前項主張の土地に関しては其の自作地たる事は甲第三十二号証によつても明な処である。即ち土地の中、南の部分四畝一歩については買収処分は形式上なされて居つても売渡はなされていない(此の事実は被上告人に於いても認めている。昭和二十五年十二月十一日付第一審被告準備書面)のであつて、西宮市に於いても其の事実を了知していればこそ甲三十二号証を上告人に発行したものである。

市委員会と同一場所にある西宮市が右の行為をなした事は明に右部分が上告人の自作地であつた事を西宮市、従つて市委員会が知つていたものといふ事を明にするものといはねばならない。果して然りとするならば市委員会は自作地たる事明白な右四畝一歩を分筆する事なく北方の一反二畝二十七歩が小作地であつたから此をも含めて一括買収したものであつて法第二条第二項、第三条第一項第二号に違反したものといはねばならない。而してその違法たるや法の基本観念たる小作地買収の規定に違反したものであるから、重大なものであり、又何人にとつても明白たる事実である。のみならずその地域は阪神国道に北接する極めて宅地的要素の多いものである事は前記準備書面三(イ)に於いて詳述した所である。従つて以上すべての点を綜合して考えれば右土地に対する本件買収処分が無効な事は明白な処といふべく此を単に取消し得べき処分なりとして上告人の請求を排斥した原判決は此の点に於いても破棄を免れない。

第五点

一、原判決事実摘示に於いて明な通り上告人は第一審に於いて主張した本件買収処分の前提たる買収計画に対する県委員会の承認の決議が無効である事、並にその無効な承認を前提とする本件買収処分が無効である事を原審に於いても主張しているのに対し原判決は前示各上告理由引用の同一文言により此を何等の説明をなさず単に取り消し得べき行政処分たる事はあつても無効たる事はないと簡単に一蹴したのである。右の判示は法第八条の規定の解釈を誤り且つその違法は判決に影響を及ぼすものであるから破棄せらるべきものである。

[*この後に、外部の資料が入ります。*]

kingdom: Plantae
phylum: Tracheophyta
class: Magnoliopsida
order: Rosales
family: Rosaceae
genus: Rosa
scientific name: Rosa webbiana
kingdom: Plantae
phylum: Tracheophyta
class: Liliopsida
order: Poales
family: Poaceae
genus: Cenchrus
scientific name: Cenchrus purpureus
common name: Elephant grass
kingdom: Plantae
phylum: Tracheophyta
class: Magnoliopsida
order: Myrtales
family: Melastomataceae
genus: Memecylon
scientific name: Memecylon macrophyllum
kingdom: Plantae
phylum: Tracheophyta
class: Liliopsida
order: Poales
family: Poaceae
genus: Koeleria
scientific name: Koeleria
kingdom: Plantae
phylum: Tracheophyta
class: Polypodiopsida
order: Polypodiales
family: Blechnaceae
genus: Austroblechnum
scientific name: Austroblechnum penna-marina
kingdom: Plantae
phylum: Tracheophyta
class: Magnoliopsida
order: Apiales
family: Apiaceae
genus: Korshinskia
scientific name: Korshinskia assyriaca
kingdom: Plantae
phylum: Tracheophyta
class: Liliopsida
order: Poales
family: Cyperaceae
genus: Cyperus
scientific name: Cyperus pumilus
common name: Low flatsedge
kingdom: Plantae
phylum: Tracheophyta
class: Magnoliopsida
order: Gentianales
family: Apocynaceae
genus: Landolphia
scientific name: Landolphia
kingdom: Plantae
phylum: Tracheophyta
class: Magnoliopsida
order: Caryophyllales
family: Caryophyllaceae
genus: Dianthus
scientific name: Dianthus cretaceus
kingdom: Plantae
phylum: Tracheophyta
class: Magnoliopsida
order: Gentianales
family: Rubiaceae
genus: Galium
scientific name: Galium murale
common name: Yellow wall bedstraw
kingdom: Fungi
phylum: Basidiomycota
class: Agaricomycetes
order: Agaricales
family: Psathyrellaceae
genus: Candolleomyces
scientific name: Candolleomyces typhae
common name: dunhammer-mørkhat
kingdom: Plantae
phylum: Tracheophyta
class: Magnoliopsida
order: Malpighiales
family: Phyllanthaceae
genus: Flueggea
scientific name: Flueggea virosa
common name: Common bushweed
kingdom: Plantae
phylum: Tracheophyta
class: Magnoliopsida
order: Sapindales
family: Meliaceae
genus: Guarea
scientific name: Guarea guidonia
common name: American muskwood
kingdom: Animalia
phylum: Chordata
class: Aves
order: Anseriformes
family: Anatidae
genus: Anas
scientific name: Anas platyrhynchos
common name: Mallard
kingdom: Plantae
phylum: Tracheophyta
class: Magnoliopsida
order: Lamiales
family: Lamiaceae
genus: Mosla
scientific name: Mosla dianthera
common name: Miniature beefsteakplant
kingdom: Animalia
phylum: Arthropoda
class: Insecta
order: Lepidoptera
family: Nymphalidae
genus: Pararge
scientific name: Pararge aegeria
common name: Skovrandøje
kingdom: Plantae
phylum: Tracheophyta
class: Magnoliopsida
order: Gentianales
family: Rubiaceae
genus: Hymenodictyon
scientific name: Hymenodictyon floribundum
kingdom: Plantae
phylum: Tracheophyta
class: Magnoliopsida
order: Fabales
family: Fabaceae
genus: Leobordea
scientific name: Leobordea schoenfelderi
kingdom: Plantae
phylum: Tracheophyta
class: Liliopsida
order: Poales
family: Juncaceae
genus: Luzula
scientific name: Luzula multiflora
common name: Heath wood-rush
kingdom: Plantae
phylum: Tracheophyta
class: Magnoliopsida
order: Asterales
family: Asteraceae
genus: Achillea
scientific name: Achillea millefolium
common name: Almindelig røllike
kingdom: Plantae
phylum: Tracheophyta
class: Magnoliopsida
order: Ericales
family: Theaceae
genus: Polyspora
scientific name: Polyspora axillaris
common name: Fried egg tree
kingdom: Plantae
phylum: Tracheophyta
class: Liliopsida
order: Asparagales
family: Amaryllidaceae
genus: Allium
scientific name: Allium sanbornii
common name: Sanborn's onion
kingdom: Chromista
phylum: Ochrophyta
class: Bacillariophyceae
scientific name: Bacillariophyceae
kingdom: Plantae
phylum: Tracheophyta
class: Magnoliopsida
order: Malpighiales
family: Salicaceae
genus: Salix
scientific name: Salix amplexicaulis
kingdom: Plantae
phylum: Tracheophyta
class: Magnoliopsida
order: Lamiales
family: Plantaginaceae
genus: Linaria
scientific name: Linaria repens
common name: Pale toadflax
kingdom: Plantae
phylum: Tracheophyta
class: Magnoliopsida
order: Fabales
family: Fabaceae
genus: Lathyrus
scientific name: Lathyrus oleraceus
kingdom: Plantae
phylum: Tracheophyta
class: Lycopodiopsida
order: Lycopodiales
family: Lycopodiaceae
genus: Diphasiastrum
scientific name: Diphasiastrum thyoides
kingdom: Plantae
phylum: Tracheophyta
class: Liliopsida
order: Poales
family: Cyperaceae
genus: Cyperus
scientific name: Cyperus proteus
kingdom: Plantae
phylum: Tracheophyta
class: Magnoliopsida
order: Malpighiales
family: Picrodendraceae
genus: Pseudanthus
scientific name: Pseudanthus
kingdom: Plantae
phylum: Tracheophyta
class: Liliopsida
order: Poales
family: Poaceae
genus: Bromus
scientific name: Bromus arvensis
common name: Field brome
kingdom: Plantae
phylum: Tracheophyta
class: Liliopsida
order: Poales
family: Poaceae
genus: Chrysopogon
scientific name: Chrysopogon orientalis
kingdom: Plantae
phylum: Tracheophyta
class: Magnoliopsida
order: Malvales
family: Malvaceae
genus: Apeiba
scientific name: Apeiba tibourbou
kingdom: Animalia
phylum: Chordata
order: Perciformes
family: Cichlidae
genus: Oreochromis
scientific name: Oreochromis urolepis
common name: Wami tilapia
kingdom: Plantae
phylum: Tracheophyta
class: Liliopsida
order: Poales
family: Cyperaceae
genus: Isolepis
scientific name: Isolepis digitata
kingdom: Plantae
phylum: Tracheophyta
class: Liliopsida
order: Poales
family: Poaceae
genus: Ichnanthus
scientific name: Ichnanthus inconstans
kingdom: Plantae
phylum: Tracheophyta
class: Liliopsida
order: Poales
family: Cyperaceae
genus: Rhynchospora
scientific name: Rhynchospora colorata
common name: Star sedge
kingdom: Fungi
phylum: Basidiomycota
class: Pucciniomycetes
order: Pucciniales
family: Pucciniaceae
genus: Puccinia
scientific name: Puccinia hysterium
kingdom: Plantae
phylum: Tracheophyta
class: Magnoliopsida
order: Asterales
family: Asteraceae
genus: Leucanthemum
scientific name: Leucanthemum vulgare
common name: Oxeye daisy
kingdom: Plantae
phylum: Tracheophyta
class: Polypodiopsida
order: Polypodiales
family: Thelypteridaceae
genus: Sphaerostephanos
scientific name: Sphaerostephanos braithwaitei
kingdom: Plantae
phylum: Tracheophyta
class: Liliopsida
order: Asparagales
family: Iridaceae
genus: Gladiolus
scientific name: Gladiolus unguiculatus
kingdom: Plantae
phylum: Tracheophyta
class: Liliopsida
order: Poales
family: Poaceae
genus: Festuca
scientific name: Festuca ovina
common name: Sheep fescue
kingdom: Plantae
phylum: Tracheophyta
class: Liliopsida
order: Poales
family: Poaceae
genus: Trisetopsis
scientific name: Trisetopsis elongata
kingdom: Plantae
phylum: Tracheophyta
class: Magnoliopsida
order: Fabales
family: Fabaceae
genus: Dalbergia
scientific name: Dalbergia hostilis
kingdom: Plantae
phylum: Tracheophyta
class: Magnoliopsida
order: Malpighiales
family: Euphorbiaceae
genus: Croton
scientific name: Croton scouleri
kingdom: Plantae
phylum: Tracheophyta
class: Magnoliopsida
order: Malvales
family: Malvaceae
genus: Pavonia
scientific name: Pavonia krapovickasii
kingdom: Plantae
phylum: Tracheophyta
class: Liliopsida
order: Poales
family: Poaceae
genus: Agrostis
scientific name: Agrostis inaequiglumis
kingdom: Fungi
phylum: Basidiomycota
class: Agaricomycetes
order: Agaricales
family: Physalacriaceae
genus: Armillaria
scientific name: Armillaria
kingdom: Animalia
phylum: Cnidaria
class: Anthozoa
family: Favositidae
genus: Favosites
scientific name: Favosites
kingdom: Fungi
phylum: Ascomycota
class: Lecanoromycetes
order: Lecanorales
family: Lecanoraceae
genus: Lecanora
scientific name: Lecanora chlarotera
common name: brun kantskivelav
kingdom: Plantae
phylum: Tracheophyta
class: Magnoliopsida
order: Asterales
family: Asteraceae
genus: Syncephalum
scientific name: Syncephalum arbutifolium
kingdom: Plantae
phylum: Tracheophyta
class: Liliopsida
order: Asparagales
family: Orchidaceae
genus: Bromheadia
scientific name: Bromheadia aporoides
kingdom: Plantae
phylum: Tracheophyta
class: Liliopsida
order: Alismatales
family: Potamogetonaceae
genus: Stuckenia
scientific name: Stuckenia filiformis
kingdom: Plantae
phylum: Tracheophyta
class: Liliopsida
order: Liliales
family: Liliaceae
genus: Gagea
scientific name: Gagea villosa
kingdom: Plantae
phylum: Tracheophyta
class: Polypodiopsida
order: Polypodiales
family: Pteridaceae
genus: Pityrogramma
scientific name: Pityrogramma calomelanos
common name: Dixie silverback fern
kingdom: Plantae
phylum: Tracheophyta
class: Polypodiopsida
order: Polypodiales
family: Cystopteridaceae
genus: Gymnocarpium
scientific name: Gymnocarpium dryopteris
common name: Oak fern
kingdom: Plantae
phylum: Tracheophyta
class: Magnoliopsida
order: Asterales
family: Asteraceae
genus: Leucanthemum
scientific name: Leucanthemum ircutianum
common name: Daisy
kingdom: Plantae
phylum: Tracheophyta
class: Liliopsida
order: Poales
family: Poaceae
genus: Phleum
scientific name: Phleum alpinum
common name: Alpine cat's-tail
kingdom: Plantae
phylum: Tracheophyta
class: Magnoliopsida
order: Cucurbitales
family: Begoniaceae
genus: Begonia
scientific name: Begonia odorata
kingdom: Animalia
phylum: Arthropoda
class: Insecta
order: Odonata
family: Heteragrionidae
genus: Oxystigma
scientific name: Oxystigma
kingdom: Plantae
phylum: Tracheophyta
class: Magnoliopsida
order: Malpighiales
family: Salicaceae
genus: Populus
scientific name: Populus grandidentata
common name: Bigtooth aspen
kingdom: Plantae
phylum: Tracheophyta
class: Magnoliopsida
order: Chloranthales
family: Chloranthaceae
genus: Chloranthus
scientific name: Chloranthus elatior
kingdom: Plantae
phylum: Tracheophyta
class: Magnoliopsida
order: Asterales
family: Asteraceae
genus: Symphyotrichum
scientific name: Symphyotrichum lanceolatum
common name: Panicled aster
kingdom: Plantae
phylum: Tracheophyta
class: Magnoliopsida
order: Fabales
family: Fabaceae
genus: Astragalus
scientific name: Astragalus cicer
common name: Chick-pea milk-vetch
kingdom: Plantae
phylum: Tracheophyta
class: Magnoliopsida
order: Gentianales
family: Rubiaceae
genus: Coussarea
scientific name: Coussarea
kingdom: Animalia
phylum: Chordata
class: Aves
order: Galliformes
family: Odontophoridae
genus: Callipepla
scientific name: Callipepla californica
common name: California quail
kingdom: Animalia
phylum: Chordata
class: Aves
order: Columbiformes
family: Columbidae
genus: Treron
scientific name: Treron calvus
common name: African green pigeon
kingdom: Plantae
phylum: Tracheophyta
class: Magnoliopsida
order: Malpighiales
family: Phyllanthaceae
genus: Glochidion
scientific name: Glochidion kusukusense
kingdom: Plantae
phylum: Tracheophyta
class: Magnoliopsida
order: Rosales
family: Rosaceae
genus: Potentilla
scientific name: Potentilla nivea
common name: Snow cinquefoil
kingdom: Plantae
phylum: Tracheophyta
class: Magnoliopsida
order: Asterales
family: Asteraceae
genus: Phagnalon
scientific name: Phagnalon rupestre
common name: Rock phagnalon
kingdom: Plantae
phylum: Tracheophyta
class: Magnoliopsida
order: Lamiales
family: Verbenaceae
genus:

二、法第八条によると買収計画に対する異議訴願のあつた場合はそれらがすべて解決した後に市町村農地委員会が県農地委員会の承認を受くるべき事を定めている。その趣旨は異議訴願をなす権利、或はその異議訴願の裁決の内容に影響をもたらさず公平な裁決がなさるる様という趣旨に他ならない。この規定に違反した承認及此に基く買収は此は単なる取消し得べき違法とする事は国民の所有権に対する制限たる法の規定の中不服申立についての最も重要な部分に対する違法の重大性を看過するものであつて到底許され仁いものである。即ちその違法たる事は、既に原判決或は第一審でも明言しているが此を以つて無効なる行政処分とするのでなければ憲法の大原則たる所有権の保護は完ふされないのである。此の主張を出訴期間経過の理由を以つて排斥した原判決は極端にいうならば中世の暗黒時代の切捨御免的思想であつて到底許されないと考ふべきである。

第六点

原判決は憲法第二十九条に違反する。即ち前記上告理由第一、二、三、四、五点に於いて詳述した各個の法令は、すべて財産権の不可侵に対する例外として憲法第二十九条第二、第三項に則り制定されたものである。然るに此に違反した行政処分たる本件各個の違反処分を出訴期間経過の理由のみを以つて此を排斥した原判決は明に憲法第二十九条に違反するものであつて到底破棄を免れない。右の通り上告理由を明にする。